In a show of unity and force, multiple University of Texas athletes from various sports posted a series of requests on social media Friday that, if enacted, would radically alter the racial landscape at the school.

Athletes posted a typed, two-page letter on Twitter that was not signed by any individual. The letter says, “On behalf of the UT student athletes, we ask to have the following issues addressed through the implementation or a plan for implementation at the start of the fall semester.”

“The recent events across the country regarding racial injustice have brought to light the systemic racism that has always been prevalent in our country as well as the racism that has historically plagued our campus,” the letter states.

“We, as student athletes, and collectively as the University of Texas Longhorn football team, are aware that we are an athletic department made up of many black athletes, and believe that it is time we become active on our campus.”

Several black Texas athletes are requesting changes this fall, including changing the names of buildings, a black athlete history exhibit and to stop requiring athletes to sing “The Eyes of Texas.” https://t.co/gehBM88cAI

At this point, it’s unclear who speaks for the group.
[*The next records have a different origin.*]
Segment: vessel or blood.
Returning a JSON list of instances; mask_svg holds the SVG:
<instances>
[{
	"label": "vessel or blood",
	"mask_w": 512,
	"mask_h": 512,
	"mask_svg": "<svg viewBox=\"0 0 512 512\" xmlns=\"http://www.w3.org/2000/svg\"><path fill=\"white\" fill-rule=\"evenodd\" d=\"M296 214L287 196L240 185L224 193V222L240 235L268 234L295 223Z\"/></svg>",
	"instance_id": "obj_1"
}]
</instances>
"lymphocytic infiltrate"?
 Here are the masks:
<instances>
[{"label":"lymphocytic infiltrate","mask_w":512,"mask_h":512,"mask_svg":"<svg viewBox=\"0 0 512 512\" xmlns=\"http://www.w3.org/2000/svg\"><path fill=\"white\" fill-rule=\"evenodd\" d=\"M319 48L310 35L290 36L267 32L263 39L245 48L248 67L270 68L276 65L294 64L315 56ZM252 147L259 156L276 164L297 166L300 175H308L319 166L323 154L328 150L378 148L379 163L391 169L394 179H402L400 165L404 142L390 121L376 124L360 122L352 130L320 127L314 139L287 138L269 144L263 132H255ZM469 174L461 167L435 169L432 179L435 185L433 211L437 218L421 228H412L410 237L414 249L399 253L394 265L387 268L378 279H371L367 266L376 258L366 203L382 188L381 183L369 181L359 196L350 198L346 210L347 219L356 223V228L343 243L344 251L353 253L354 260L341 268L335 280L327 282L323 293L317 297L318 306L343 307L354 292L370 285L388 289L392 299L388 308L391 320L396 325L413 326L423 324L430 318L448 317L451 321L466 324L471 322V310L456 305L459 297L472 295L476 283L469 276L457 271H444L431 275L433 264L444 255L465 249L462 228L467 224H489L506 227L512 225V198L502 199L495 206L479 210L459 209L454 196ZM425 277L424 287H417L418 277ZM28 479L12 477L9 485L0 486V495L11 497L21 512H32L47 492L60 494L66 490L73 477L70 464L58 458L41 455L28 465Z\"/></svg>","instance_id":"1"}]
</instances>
Texas officials could not be reached immediately.

The group is asking the university to rename several buildings on campus that have been on critics’ watch lists for years — Robert Lee Moore Hall, Painter Hall, Littlefield Hall and James Hogg Auditorium. The group also calls for the “replacement of statues with more diverse statues on campus designed by artists/sculptors who are people of color.”

In addition, the group calls for the inclusion of education modules for incoming freshmen about the history of racism on campus. They also are asking for the creation of an outreach program for inner cities — namely Austin, Dallas, Houston and San Antonio.

Furthermore, the group calls for a permanent Black athletic history exhibit, and that the athletic department give 0.5% of its annual earnings to Black organizations and the Black Lives Matter movement. Based on the most recent audited figures, that total would equal to approximately $1.1 million from a revenue base of $223.9 million.

The group also asks that a portion of Royal-Memorial Stadium be named after Julius Whittier, the first black varsity football player at Texas. Whittier was a freshman on the 1969 national championship squad, the last all-white national title team in college football history. He was ineligible to play in 1969 per NCAA freshman rules.

And finally, the group asks that players no longer be forced to sing the school song, “The Eyes of Texas,” after games. The letter requests the replacement of a new song “without racist undertones.”

Most Texas fans only know they sing “The Eyes” before and after games. However, the song originated in the early 1900s during the Jim Crow era. In an article for The Daily Texan in April 2018, the university’s vice provost for diversity Ted Gordon made clear the song’s history.

“The University of Texas, at least originally, had very clear minstrel connections,” Gordon told The Daily Texan. “(‘The Eyes of Texas’) was first sung and played at a minstrel show, which featured performers in black face.”

Without any changes, football players say they will not host recruits this fall or attend donor events as are customs. “We are asking our fellow student athletes to stand with us,” the letter said.